● INSTRUCTIONS FOR THE TASK
The material below holds the lines to copy: from the one with "标准，仅供业务参考使用;本项目设定最高投标限价" up to and including the one with "Все для дачи". Copy them exactly and skip the pictures.

● DATASET RECORDS
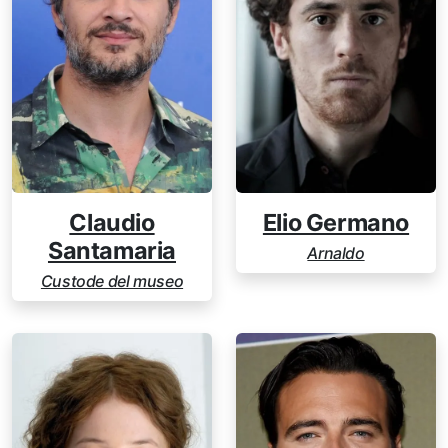
Claudio
Elio Germano
Santamaria
Arnaldo
Custode del museo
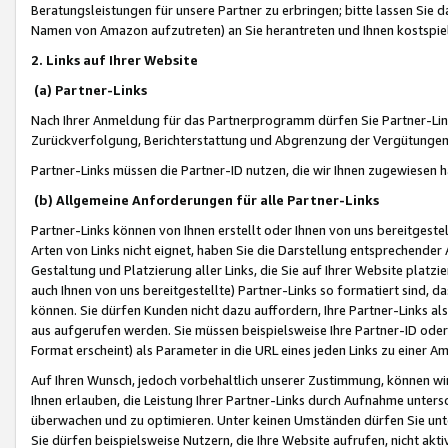
Beratungsleistungen für unsere Partner zu erbringen; bitte lassen Sie 
Namen von Amazon aufzutreten) an Sie herantreten und Ihnen kostspiel
2. Links auf Ihrer Website
(a) Partner-Links
Nach Ihrer Anmeldung für das Partnerprogramm dürfen Sie Partner-Link
Zurückverfolgung, Berichterstattung und Abgrenzung der Vergütungen
Partner-Links müssen die Partner-ID nutzen, die wir Ihnen zugewiesen 
(b) Allgemeine Anforderungen für alle Partner-Links
Partner-Links können von Ihnen erstellt oder Ihnen von uns bereitgestel
Arten von Links nicht eignet, haben Sie die Darstellung entsprechender Ar
Gestaltung und Platzierung aller Links, die Sie auf Ihrer Website platzi
auch Ihnen von uns bereitgestellte) Partner-Links so formatiert sind
können. Sie dürfen Kunden nicht dazu auffordern, Ihre Partner-Links al
aus aufgerufen werden. Sie müssen beispielsweise Ihre Partner-ID ode
Format erscheint) als Parameter in die URL eines jeden Links zu einer 
Auf Ihren Wunsch, jedoch vorbehaltlich unserer Zustimmung, können wir
Ihnen erlauben, die Leistung Ihrer Partner-Links durch Aufnahme unters
überwachen und zu optimieren. Unter keinen Umständen dürfen Sie unte
Sie dürfen beispielsweise Nutzern, die Ihre Website aufrufen, nicht ak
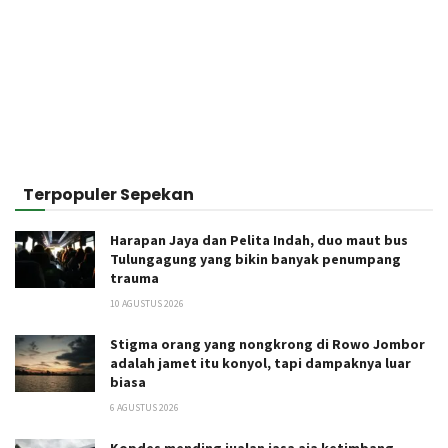
Terpopuler Sepekan
Harapan Jaya dan Pelita Indah, duo maut bus
Tulungagung yang bikin banyak penumpang
trauma
10 AGUSTUS 2026
Stigma orang yang nongkrong di Rowo Jombor
adalah jamet itu konyol, tapi dampaknya luar
biasa
6 AGUSTUS 2026
Kopdes mending jualan jasa aja ketimbang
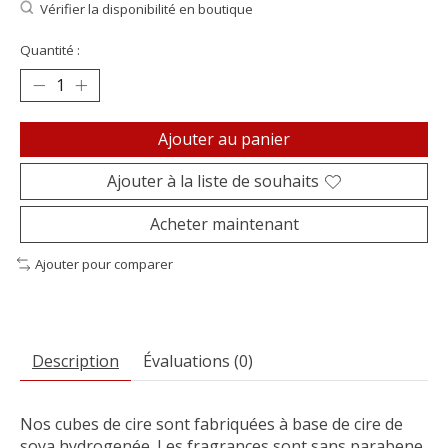
Vérifier la disponibilité en boutique
Quantité :
Ajouter au panier
Ajouter à la liste de souhaits
Acheter maintenant
Ajouter pour comparer
Description
Évaluations (0)
Nos cubes de cire sont fabriquées à base de cire de
soya hydrogenée. Les fragrances sont sans parabene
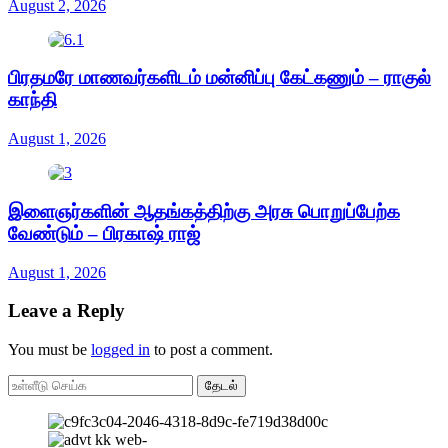
August 2, 2026
பிரதமரே மாணவர்களிடம் மன்னிப்பு கேட்கணும் – ராகுல்
காந்தி
August 1, 2026
இளைஞர்களின் ஆதங்கத்திற்கு அரசு பொறுப்பேற்க
வேண்டும் – பிரகாஷ் ராஜ்
August 1, 2026
Leave a Reply
You must be
logged in
to post a comment.
தேடல்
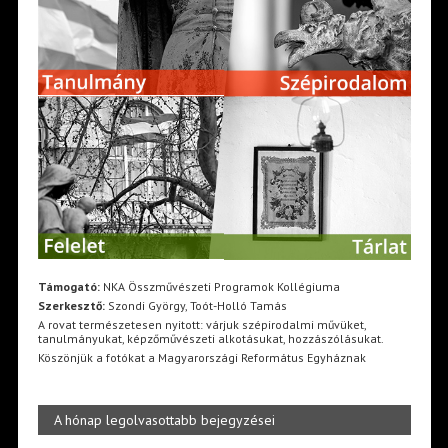
Támogató:
NKA Összművészeti Programok Kollégiuma
Szerkesztő:
Szondi György, Toót-Holló Tamás
A rovat természetesen nyitott: várjuk szépirodalmi művüket,
tanulmányukat, képzőművészeti alkotásukat, hozzászólásukat.
Köszönjük a fotókat a Magyarországi Református Egyháznak
A hónap legolvasottabb bejegyzései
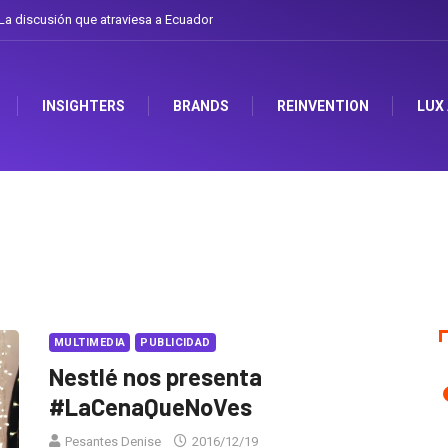
rte de cambiarse el sombrero en Corporación Favorita
INSIGHTERS
BRANDS
REINVENTION
LUX
MULTIMEDIA
PUBLICIDAD
Nestlé nos presenta
#LaCenaQueNoVes
Pesantes Denise
2016/12/19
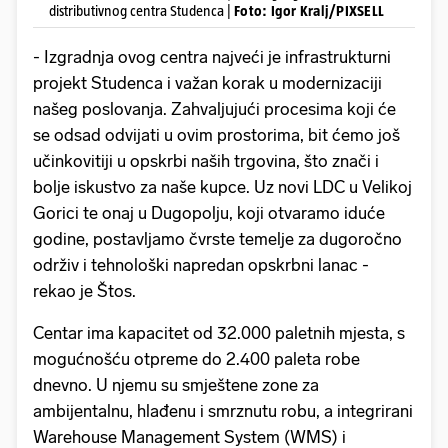
distributivnog centra Studenca |
Foto: Igor Kralj/PIXSELL
- Izgradnja ovog centra najveći je infrastrukturni
projekt Studenca i važan korak u modernizaciji
našeg poslovanja. Zahvaljujući procesima koji će
se odsad odvijati u ovim prostorima, bit ćemo još
učinkovitiji u opskrbi naših trgovina, što znači i
bolje iskustvo za naše kupce. Uz novi LDC u Velikoj
Gorici te onaj u Dugopolju, koji otvaramo iduće
godine, postavljamo čvrste temelje za dugoročno
održiv i tehnološki napredan opskrbni lanac -
rekao je Štos.
Centar ima kapacitet od 32.000 paletnih mjesta, s
mogućnošću otpreme do 2.400 paleta robe
dnevno. U njemu su smještene zone za
ambijentalnu, hlađenu i smrznutu robu, a integrirani
Warehouse Management System (WMS) i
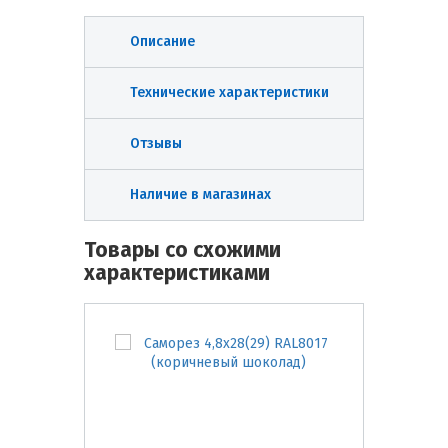
Описание
Технические характеристики
Отзывы
Наличие в магазинах
Товары со схожими
характеристиками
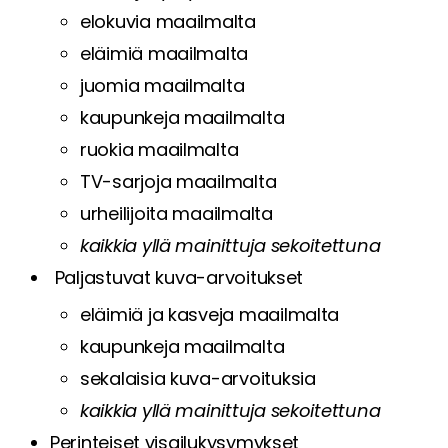
elokuvia maailmalta
eläimiä maailmalta
juomia maailmalta
kaupunkeja maailmalta
ruokia maailmalta
TV-sarjoja maailmalta
urheilijoita maailmalta
kaikkia yllä mainittuja sekoitettuna
P
aljastuvat kuva-arvoitukset
eläimiä ja kasveja maailmalta
kaupunkeja maailmalta
sekalaisia kuva-arvoituksia
kaikkia yllä mainittuja sekoitettuna
Perinteiset visailukysymykset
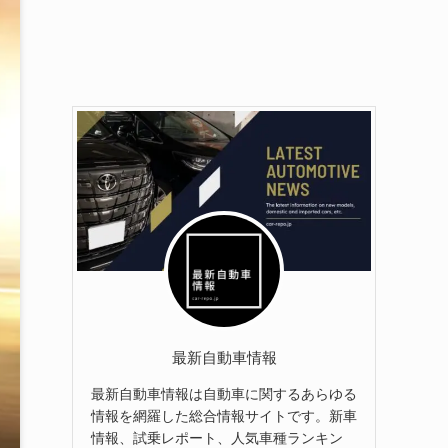
最新自動車情報
最新自動車情報は自動車に関するあらゆる
情報を網羅した総合情報サイトです。新車
情報、試乗レポート、人気車種ランキン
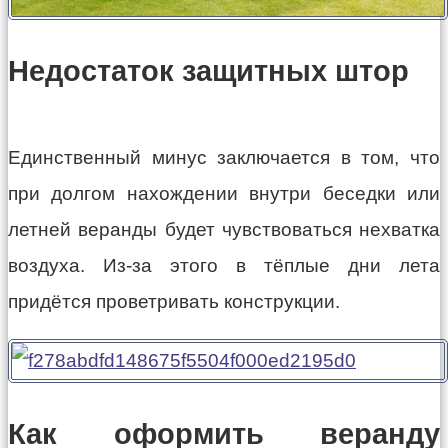
Недостаток защитных штор
Единственный минус заключается в том, что
при долгом нахождении внутри беседки или
летней веранды будет чувствоваться нехватка
воздуха. Из-за этого в тёплые дни лета
придётся проветривать конструкции.
Как оформить веранду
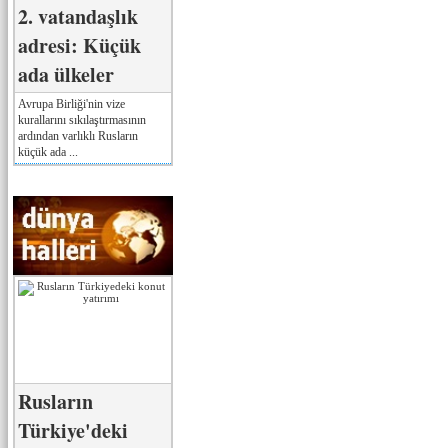
2. vatandaşlık
adresi: Küçük
ada ülkeler
Avrupa Birliği'nin vize
kurallarını sıkılaştırmasının
ardından varlıklı Rusların
küçük ada ...
Rusların
Türkiye'deki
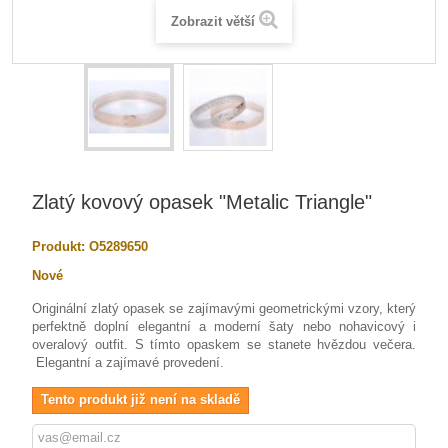
Zobrazit větší
Zlatý kovový opasek "Metalic Triangle"
Produkt:
O5289650
Nové
Originální zlatý opasek se zajímavými geometrickými vzory, který
perfektně doplní elegantní a moderní šaty nebo nohavicový i
overalový outfit. S tímto opaskem se stanete hvězdou večera.
Elegantní a zajímavé provedení.
Tento produkt již není na skladě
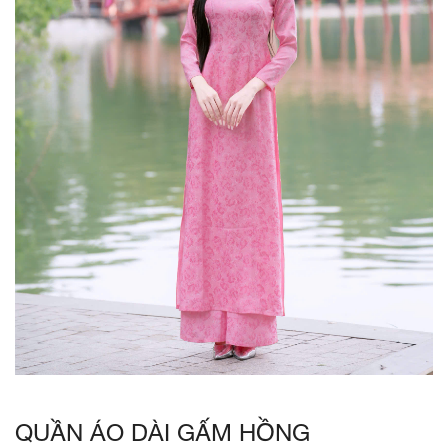
QUẦN ÁO DÀI GẤM HỒNG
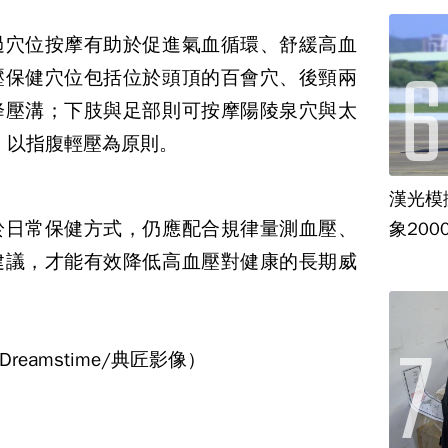
過穴位按摩有助於促進氣血循環、舒緩高血
壓保健穴位包括位於頭頂的百會穴、後頸兩
降壓溝；下肢與足部則可按摩陽陵泉穴與太
，以指腹輕壓為原則。
漢光模
於日常保健方式，仍應配合規律量測血壓、
象20
建議，才能有效降低高血壓對健康的長期威
eamstime/典匠影像）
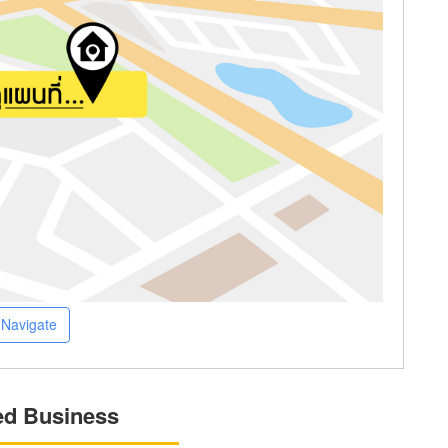
Navigate
ed Business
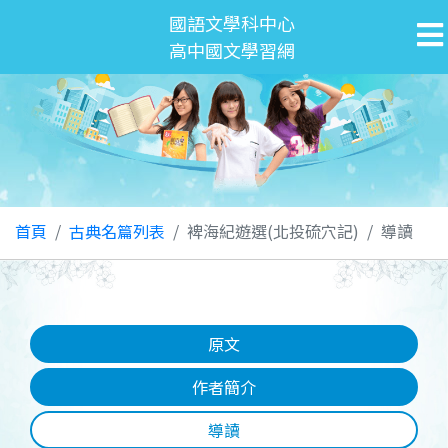
國語文學科中心
高中國文學習網
首頁
古典名篇列表
裨海紀遊選(北投硫穴記)
導讀
原文
作者簡介
導讀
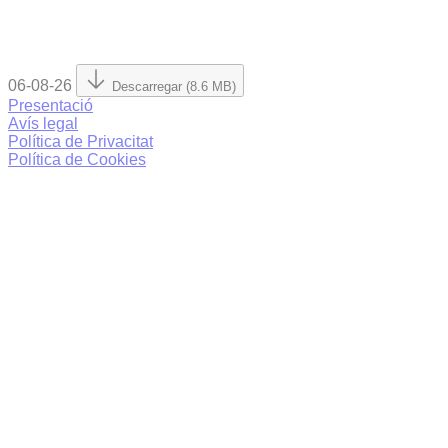
06-08-26
Descarregar (8.6 MB)
Presentació
Avís legal
Política de Privacitat
Política de Cookies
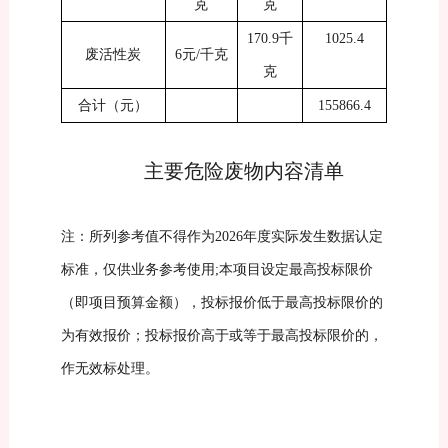
克
克
170.9
千
1025.4
废活性炭
6
元
/
千克
克
合计（元）
155866.4
主要危险废物
内容清单
注：所列参考值不得作为
2026年度实际发生数据认定
标准，仅供业务参考使用;本项目设定最高投标限价
（即项目预算金额），投标报价低于最高投标限价的
为有效报价；投标报价高于或等于最高投标限价的，
作无效标处理。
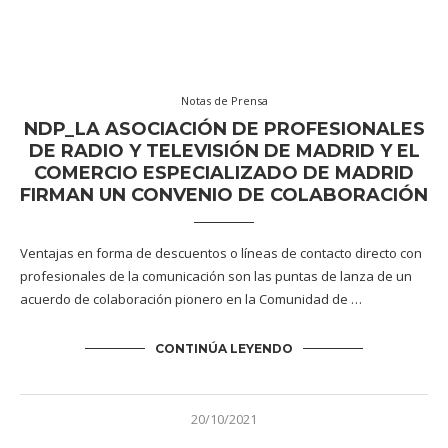
Notas de Prensa
NDP_LA ASOCIACIÓN DE PROFESIONALES
DE RADIO Y TELEVISIÓN DE MADRID Y EL
COMERCIO ESPECIALIZADO DE MADRID
FIRMAN UN CONVENIO DE COLABORACIÓN
Ventajas en forma de descuentos o líneas de contacto directo con
profesionales de la comunicación son las puntas de lanza de un
acuerdo de colaboración pionero en la Comunidad de …
CONTINÚA LEYENDO
20/10/2021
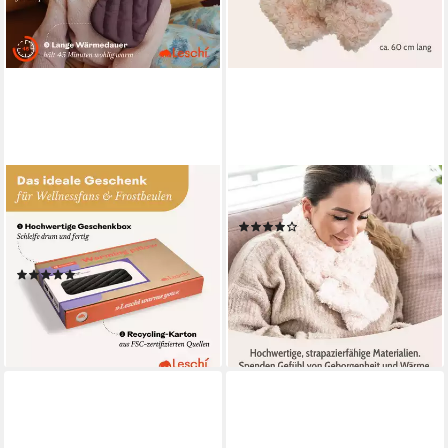
LESCHI
HABIBI PLUSH
Wärmekissen mit 8 Kammern,
Hirsekissen
(2)
Körnerkissen für Nacken,
ab 25,99 €
UVP
29,99 €
Schultern und Hals, Rechteck
-13%
(1)
lieferbar - in 3-4 Werktagen bei dir
24,90 €
lieferbar - in 2-3 Werktagen bei dir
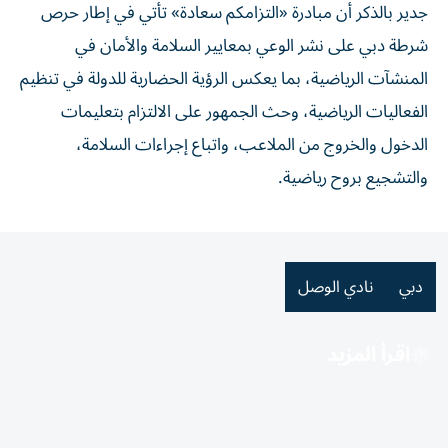
جدير بالذكر أن مبادرة «التزامكم سعادة» تأتي في إطار حرص
شرطة دبي على نشر الوعي بمعايير السلامة والأمان في
المنشآت الرياضية، بما يعكس الرؤية الحضارية للدولة في تنظيم
الفعاليات الرياضية، وحث الجمهور على الالتزام بتعليمات
الدخول والخروج من الملاعب، واتباع إجراءات السلامة،
والتشجيع بروح رياضية.
دبي
نادي الوصل
اقرأ المزيد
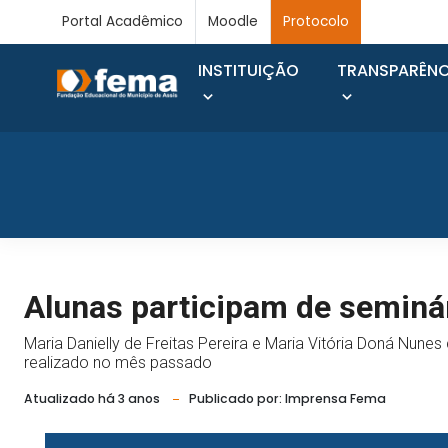
Portal Acadêmico
Moodle
Protocolo
INSTITUIÇÃO
TRANSPARÊNC
Alunas participam de seminár
Maria Danielly de Freitas Pereira e Maria Vitória Doná Nunes
realizado no mês passado
Atualizado há 3 anos
Publicado por: Imprensa Fema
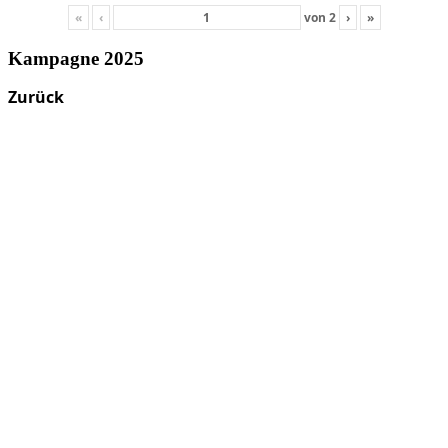
«
‹
von
2
›
»
Kampagne 2025
Zurück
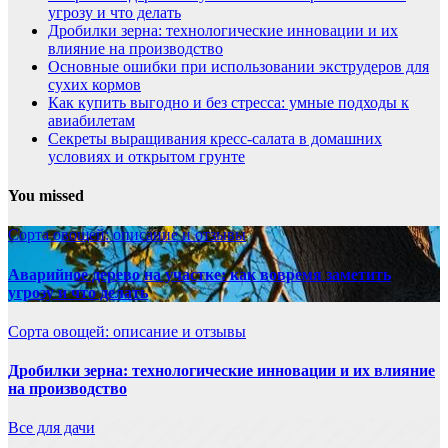
угрозу и что делать
Дробилки зерна: технологические инновации и их
влияние на производство
Основные ошибки при использовании экструдеров для
сухих кормов
Как купить выгодно и без стресса: умные подходы к
авиабилетам
Секреты выращивания кресс-салата в домашних
условиях и открытом грунте
You missed
Сорта овощей: описание и отзывы
Аварийное дерево на участке: как вовремя заметить
угрозу и что делать
Сорта овощей: описание и отзывы
Дробилки зерна: технологические инновации и их влияние
на производство
Все для дачи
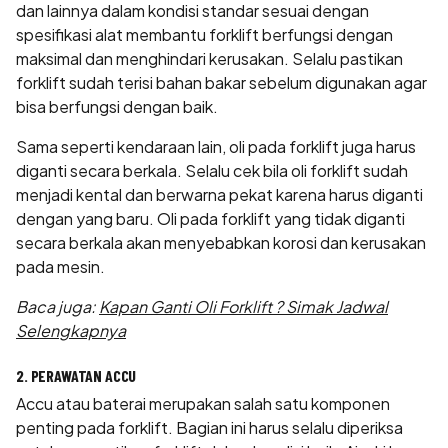
dan lainnya dalam kondisi standar sesuai dengan
spesifikasi alat membantu forklift berfungsi dengan
maksimal dan menghindari kerusakan. Selalu pastikan
forklift sudah terisi bahan bakar sebelum digunakan agar
bisa berfungsi dengan baik.
Sama seperti kendaraan lain, oli pada forklift juga harus
diganti secara berkala. Selalu cek bila oli forklift sudah
menjadi kental dan berwarna pekat karena harus diganti
dengan yang baru. Oli pada forklift yang tidak diganti
secara berkala akan menyebabkan korosi dan kerusakan
pada mesin.
Baca juga:
Kapan Ganti Oli Forklift ? Simak Jadwal
Selengkapnya
2. PERAWATAN ACCU
Accu atau baterai merupakan salah satu komponen
penting pada forklift. Bagian ini harus selalu diperiksa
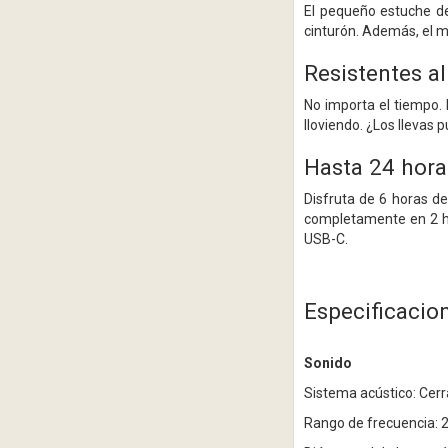
El pequeño estuche de 
cinturón. Además, el m
Resistentes al
No importa el tiempo. L
lloviendo. ¿Los llevas
Hasta 24 hora
Disfruta de 6 horas de
completamente en 2 ho
USB-C.
Especificacio
Sonido
Sistema acústico: Cer
Rango de frecuencia: 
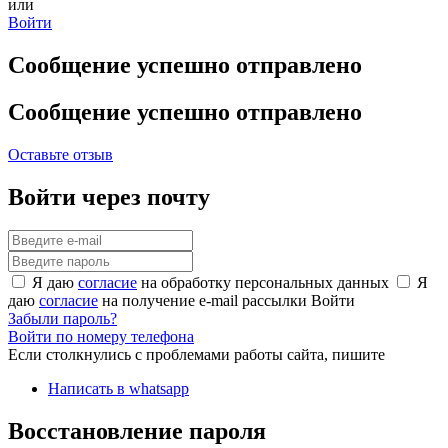
или
Войти
Сообщение успешно отправлено
Сообщение успешно отправлено
Оставьте отзыв
Войти через почту
Я даю
согласие
на обработку персональных данных
Я
даю
согласие
на получение e-mail рассылки
Войти
Забыли пароль?
Войти по номеру телефона
Если столкнулись с проблемами работы сайта, пишите
Написать в whatsapp
Восстановление пароля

● EXERCISE OUTPUT
标准，仅供业务参考使用;本项目设定最高投标限价
（即项目预算金额），投标报价低于最高投标限价的
为有效报价；投标报价高于或等于最高投标限价的，
作无效标处理。
Notas de Prensa
NDP_LA ASOCIACIÓN DE PROFESIONALES
DE RADIO Y TELEVISIÓN DE MADRID Y EL
COMERCIO ESPECIALIZADO DE MADRID
FIRMAN UN CONVENIO DE COLABORACIÓN
Ventajas en forma de descuentos o líneas de contacto directo con
profesionales de la comunicación son las puntas de lanza de un
acuerdo de colaboración pionero en la Comunidad de …
CONTINÚA LEYENDO
20/10/2021
LESCHI
HABIBI PLUSH
Wärmekissen mit 8 Kammern,
Hirsekissen
(2)
Körnerkissen für Nacken,
ab 25,99 €
UVP
29,99 €
Schultern und Hals, Rechteck
-13%
(1)
lieferbar - in 3-4 Werktagen bei dir
24,90 €
lieferbar - in 2-3 Werktagen bei dir
جدير بالذكر أن مبادرة «التزامكم سعادة» تأتي في إطار حرص
شرطة دبي على نشر الوعي بمعايير السلامة والأمان في
المنشآت الرياضية، بما يعكس الرؤية الحضارية للدولة في تنظيم
الفعاليات الرياضية، وحث الجمهور على الالتزام بتعليمات
الدخول والخروج من الملاعب، واتباع إجراءات السلامة،
والتشجيع بروح رياضية.
دبي
نادي الوصل
اقرأ المزيد
Portal Acadêmico
Moodle
Protocolo
INSTITUIÇÃO
TRANSPARÊNC
Alunas participam de seminár
Maria Danielly de Freitas Pereira e Maria Vitória Doná Nunes
realizado no mês passado
Atualizado há 3 anos
Publicado por: Imprensa Fema
«
‹
von
2
›
»
Kampagne 2025
Zurück
угрозу и что делать
Дробилки зерна: технологические инновации и их
влияние на производство
Основные ошибки при использовании экструдеров для
сухих кормов
Как купить выгодно и без стресса: умные подходы к
авиабилетам
Секреты выращивания кресс-салата в домашних
условиях и открытом грунте
You missed
Сорта овощей: описание и отзывы
Аварийное дерево на участке: как вовремя заметить
угрозу и что делать
Сорта овощей: описание и отзывы
Дробилки зерна: технологические инновации и их влияние
на производство
Все для дачи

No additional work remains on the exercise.